All entries are to be copied verbatim, while the pictures stay out.

#####

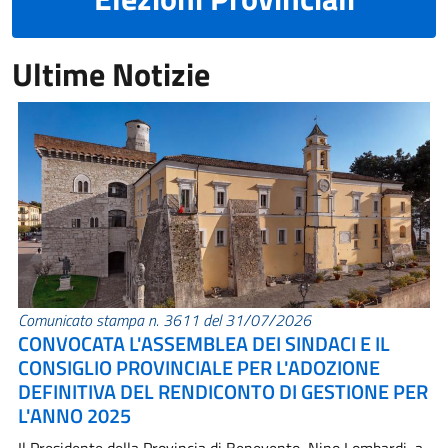
Ultime Notizie
Comunicato stampa n. 3611 del 31/07/2026
CONVOCATA L'ASSEMBLEA DEI SINDACI E IL
CONSIGLIO PROVINCIALE PER L'ADOZIONE
DEFINITIVA DEL RENDICONTO DI GESTIONE PER
L'ANNO 2025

#####

WRITTEN REPLY ▸
Ultime Notizie
Comunicato stampa n. 3611 del 31/07/2026
CONVOCATA L'ASSEMBLEA DEI SINDACI E IL
CONSIGLIO PROVINCIALE PER L'ADOZIONE
DEFINITIVA DEL RENDICONTO DI GESTIONE PER
L'ANNO 2025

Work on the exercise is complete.